Diplomates et analystes, à Moscou ou du côté de Kiev et ses soutiens, s’accordent au moins sur un point: 2024 sera encore une année de guerre. Et en l’état actuel du conflit, «il n’y a rien que les belligérants puissent négocier», résume Fyodor Loukyanov, directeur du Conseil de politique étrangère et de défense, un centre de réflexion proche du Kremlin.
Vladimir Poutine a encore martelé, le jeudi 8 février, qu’une défaite de la Russie était «impossible». Et à Kiev, le conseiller présidentiel Mykhaïlo Podoliak a réitéré la ligne officielle: «pas de négociations possibles» tant que Moscou ne retire pas ses troupes des territoires occupés en Ukraine.

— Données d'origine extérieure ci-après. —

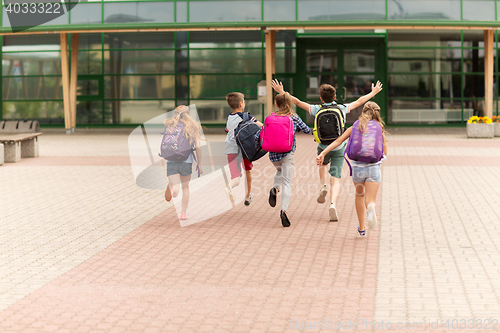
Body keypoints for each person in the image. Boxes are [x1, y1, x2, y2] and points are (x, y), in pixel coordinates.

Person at [271, 79, 383, 222]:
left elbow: (298, 102)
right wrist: (373, 92)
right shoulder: (342, 108)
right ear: (335, 97)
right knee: (335, 178)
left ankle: (323, 185)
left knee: (322, 164)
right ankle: (333, 204)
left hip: (323, 146)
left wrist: (282, 92)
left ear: (321, 98)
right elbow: (360, 101)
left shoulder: (317, 109)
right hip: (338, 148)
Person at [316, 101, 387, 236]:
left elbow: (338, 141)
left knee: (359, 195)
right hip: (373, 168)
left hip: (357, 169)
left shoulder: (354, 127)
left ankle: (361, 227)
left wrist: (323, 153)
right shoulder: (379, 128)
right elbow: (384, 151)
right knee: (370, 199)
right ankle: (371, 206)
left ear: (363, 111)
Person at [258, 92, 312, 227]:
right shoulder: (293, 117)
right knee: (287, 183)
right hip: (287, 153)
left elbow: (260, 135)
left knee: (280, 171)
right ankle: (284, 211)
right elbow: (306, 130)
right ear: (290, 103)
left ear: (276, 104)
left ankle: (275, 188)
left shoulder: (270, 117)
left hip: (273, 155)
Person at [163, 105, 203, 220]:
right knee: (185, 187)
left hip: (171, 160)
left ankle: (172, 186)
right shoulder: (192, 127)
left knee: (175, 188)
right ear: (188, 115)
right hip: (186, 161)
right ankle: (183, 213)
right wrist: (199, 164)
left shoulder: (170, 126)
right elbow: (198, 147)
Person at [225, 92, 262, 205]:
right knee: (248, 172)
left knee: (236, 178)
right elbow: (261, 125)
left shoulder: (229, 117)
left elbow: (227, 130)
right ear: (241, 104)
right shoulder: (247, 116)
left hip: (231, 149)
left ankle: (229, 186)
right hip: (245, 149)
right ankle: (247, 196)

Un diplomate européen confirme que «le sujet n’est pas à l’ordre du jour. D’éventuelles négociations ne peuvent intervenir que lorsque l’Ukraine sera en position de force sur le terrain». Ce qui est loin d’être le cas. Après avoir résisté à l’invasion déclenchée par Moscou le 24 février 2022, puis repoussé les forces russes et libéré des territoires lors d’une contre offensive à l’automne 2022, l’Ukraine est «dans une situation très difficile», reconnaît un diplomate ukrainien.
Sur le terrain, dans l’Est et au Sud, le front bouge très peu, mais les forces russes grignotent de petits morceaux de territoire, au prix de combats épuisant les ressources en hommes et en munitions. De ce côté-là, la balance pèse en faveur de la Russie, qui peut, selon des sources ukrainiennes, envoyer quelque 30.000 nouveaux soldats sur le front chaque mois, et dont l’économie est entrée en mode guerre en 2023.

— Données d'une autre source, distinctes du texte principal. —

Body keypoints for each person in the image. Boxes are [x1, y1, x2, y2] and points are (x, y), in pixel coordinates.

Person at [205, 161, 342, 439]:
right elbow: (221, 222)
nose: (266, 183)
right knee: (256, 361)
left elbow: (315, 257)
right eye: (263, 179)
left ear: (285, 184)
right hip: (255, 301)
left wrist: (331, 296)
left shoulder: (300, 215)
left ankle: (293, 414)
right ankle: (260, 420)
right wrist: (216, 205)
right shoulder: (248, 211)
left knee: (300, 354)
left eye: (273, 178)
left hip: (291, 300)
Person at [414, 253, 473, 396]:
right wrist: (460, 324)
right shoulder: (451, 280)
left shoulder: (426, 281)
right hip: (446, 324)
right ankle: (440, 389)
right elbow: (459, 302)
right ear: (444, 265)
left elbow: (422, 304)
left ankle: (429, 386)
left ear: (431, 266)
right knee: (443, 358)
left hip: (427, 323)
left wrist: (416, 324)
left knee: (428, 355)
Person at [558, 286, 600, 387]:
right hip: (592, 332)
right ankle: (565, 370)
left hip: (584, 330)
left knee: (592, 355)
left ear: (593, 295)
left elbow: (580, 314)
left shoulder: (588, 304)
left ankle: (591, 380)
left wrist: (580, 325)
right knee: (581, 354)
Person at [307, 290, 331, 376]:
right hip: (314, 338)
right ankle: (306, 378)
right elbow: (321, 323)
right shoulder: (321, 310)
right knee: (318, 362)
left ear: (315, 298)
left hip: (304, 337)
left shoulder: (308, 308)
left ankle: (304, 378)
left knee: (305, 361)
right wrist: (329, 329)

À l’opposé, l’Ukraine s’épuise et peine à mobiliser. Après deux années d’unité nationale sans faille, les différends politico-militaires s’exacerbent à Kiev, avec le départ du très populaire chef de l’armée Valery Zaloujny.
Trump, le scénario cauchemar
«La Russie commence à penser qu’elle peut gagner», estime l’analyste polonais Marek Mendiszak, du Centre for Eastern studies à Varsovie. «Ce sentiment de victoire est nourri par la chute du soutien militaire occidental et le contexte politique» aux États-Unis, avec un éventuel retour de Donald Trump à la présidence.
À Washington, personne n’envisage de négociations à court terme. «Je pense que Poutine ne fera pas un pas significatif de paix avant de voir le résultat de notre élection», confiait début décembre un haut responsable américain sous couvert de l’anonymat.
Un retour de Donald Trump à la Maison Blanche angoisse les Ukrainiens et les Européens. L’ancien président américain, qui a assuré qu’il était capable de mettre fin au conflit «en 24 heures» s’il était réélu, pourrait aussi couper l’aide à l’Ukraine.
«Personne ne sait quelle serait la politique étrangère de Trump, à commencer par lui», souligne l’ancienne diplomate française Marie Dumoulin, de l’ECFR (European council on foreign relations), mais son imprévisibilité et sa complaisance passée vis à vis de Poutine laissent augurer du pire pour Kiev.
Soutiens défaillants
Principal soutien de Kiev, avec plus de 110 milliards de dollars débloqués depuis 2022, Washington échoue depuis des mois à voter de nouveaux fonds pour l’Ukraine, en raison notamment de la pression de Donald Trump sur ses troupes, majoritaires à la Chambre des représentants. Et l’Europe, qui a fourni quelque 28 milliards d’euros d’aide militaire, ne pourra pas combler à court terme une défaillance américaine.
Malgré ce sombre tableau pour l’Ukraine, un changement de trajectoire reste possible, estime une source militaire occidentale, pour qui «l’Ukraine tient fermement dans une guerre qui n’a pas tourné à l’avantage de Moscou». «Les Européens ont la possibilité de se mettre en ordre de bataille», veut croire Marie Dumoulin (ECFR). «On n’a pas le droit de baisser les bras. Une défaite de l’Ukraine est encore évitable».